Q: In your Nobel Prize acceptance speech in 2017, you spoke of the prize as an indication that one has “made a significant contribution to our common human endeavour.” What is that endeavour?

A: Since being given this huge honour – some people think this is the ultimate honour across all the fields of endeavour – I’ve been trying to figure out whether not just I, but whether the activity of literature is worthy of this kind of honour alongside medicine, physics, chemistry, and of course, peace. There’s an economics prize now as well that’s been added in modern times.

I want to say, of course literature is just as important, but this is something in the dead of night I kind of worry about. Why? You take away medicine, we’ve got real problems. You take away the sciences, you take away peace. ... Literature, does it deserve to be up there? Do I deserve to represent it? I’ve been saying for years, if you take away reading, take away literature, you take away something very, very important in the way we human beings communicate with each other. It’s not enough just to have knowledge of facts. We’ve got to somehow be able to communicate our feelings and our emotions. We’ve got to be able to tell each other what it feels like to be in different kinds of situations. Otherwise, we don’t know what to do with our knowledge.

(Handout)

When we create stories for movies or just stories that we tell each other when we meet, this is something very, very fundamental. Take that away, some bad things are going to happen. We’re just going to end up profoundly lonely and not be able to function as a civilisation.

Q: When you wake up in the morning and you feel the first spark of motivation to start your day, what is it that’s motivating you?

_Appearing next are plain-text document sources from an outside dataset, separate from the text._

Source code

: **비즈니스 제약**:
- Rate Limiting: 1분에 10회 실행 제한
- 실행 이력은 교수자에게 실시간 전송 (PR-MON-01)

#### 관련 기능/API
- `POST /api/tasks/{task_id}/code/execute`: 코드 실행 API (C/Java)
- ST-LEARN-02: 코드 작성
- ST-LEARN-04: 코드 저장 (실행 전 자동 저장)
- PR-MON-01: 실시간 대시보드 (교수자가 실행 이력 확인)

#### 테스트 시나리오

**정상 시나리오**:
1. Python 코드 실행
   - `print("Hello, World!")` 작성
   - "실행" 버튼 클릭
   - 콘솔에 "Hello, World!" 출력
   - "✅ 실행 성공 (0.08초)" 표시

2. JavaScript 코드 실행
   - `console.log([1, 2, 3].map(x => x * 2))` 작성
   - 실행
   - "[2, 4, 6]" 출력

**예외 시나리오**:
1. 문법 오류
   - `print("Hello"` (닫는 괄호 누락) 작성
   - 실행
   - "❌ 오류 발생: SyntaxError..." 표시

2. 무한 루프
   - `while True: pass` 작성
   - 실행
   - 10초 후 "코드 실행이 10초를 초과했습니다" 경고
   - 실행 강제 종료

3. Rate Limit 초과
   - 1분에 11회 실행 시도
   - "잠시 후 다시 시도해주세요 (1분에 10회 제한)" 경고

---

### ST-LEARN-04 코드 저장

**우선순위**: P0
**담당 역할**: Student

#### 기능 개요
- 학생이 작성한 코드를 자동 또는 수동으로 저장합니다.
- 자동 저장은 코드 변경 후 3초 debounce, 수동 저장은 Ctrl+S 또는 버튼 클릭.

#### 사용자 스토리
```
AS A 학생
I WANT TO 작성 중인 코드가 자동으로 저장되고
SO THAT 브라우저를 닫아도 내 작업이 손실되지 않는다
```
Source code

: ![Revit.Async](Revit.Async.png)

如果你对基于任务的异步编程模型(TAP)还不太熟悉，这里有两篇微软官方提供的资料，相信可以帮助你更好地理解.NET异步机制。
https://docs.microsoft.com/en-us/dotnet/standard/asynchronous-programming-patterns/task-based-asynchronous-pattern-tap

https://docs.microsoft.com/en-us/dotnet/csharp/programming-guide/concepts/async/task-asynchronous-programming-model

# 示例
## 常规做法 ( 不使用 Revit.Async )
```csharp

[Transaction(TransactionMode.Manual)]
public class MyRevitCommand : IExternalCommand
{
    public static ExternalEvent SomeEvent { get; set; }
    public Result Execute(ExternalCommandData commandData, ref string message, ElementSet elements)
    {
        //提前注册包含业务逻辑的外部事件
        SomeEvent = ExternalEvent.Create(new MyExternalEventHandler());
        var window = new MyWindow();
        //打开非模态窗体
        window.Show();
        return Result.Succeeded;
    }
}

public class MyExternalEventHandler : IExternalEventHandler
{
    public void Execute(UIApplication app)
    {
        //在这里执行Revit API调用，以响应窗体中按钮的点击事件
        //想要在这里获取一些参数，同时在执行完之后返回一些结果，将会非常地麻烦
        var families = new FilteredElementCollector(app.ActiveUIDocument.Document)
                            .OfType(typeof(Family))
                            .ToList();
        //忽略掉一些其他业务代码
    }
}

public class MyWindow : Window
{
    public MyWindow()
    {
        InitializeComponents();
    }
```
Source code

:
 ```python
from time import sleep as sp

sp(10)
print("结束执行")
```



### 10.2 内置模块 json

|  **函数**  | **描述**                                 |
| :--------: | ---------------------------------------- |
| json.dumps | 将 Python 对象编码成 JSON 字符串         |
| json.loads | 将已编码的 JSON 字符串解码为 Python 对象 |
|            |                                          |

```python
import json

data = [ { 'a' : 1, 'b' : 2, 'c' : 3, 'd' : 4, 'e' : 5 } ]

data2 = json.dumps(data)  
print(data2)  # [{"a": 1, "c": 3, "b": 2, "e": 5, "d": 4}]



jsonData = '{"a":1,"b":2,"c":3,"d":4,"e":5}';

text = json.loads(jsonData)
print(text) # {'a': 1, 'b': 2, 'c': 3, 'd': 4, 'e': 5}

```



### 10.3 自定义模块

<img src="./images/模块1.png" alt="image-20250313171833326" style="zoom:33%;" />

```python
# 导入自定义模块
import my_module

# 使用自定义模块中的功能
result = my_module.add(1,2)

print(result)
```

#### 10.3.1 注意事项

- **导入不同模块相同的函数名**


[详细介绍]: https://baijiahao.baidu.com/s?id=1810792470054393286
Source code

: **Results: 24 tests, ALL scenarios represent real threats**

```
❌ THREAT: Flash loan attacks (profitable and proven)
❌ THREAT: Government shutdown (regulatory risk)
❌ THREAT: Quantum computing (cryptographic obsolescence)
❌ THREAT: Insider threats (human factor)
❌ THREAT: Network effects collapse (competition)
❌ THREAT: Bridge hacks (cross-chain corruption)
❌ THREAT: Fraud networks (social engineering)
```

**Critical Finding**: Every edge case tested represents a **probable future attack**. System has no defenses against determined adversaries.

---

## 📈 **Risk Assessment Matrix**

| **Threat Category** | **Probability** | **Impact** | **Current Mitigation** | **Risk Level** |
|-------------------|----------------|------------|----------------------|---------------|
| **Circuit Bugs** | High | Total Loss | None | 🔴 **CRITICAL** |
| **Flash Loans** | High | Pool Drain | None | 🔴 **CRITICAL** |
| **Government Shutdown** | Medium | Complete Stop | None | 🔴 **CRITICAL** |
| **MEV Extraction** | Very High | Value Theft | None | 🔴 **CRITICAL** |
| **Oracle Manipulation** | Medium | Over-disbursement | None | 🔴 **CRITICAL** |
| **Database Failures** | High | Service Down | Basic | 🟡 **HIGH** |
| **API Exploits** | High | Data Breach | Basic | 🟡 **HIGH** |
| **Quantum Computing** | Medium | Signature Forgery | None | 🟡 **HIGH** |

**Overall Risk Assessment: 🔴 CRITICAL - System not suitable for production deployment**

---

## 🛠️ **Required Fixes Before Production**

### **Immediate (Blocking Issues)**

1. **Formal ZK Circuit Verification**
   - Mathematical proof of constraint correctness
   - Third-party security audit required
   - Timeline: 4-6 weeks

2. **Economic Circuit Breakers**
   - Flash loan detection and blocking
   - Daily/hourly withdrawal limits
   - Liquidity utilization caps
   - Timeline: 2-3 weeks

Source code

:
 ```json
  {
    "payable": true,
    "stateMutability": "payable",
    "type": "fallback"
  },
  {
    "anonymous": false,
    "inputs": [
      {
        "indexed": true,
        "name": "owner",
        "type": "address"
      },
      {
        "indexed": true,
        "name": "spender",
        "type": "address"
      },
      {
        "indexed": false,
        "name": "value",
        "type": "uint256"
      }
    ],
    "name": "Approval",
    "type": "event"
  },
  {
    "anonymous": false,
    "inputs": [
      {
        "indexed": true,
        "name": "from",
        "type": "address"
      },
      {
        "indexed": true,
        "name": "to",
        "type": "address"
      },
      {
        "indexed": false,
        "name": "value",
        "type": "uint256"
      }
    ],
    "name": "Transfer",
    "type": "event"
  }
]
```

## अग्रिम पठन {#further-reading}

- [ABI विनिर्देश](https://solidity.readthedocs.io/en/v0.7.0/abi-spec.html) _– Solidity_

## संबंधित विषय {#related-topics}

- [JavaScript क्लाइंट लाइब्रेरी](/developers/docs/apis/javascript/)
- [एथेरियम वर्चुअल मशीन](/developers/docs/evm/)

A: Like everybody, I’ve been missing company because of the pandemic and so on. Often I would have been getting up looking forward to some event, I’d be seeing somebody I want to see. I love conversations with strangers, with old friends, with members of my family. A conversation is something that always excites me because it’s always going to open up something new. We have had a lot to think about recently, not just about the pandemic, but about where we’re going as a society in the Western world. We’ve had many, many challenging things, and some of that you might think is depressing, but – I hate to say this, it feels in rather bad taste – but that’s kind of what gets me up in the morning. I think, “I’m going to find out more about this. I’m reading this, and this book is fascinating, and these ideas here are fascinating.” Some awful things have happened in the last year or so, and people have lost a lot of loved ones, but these are not uninteresting times.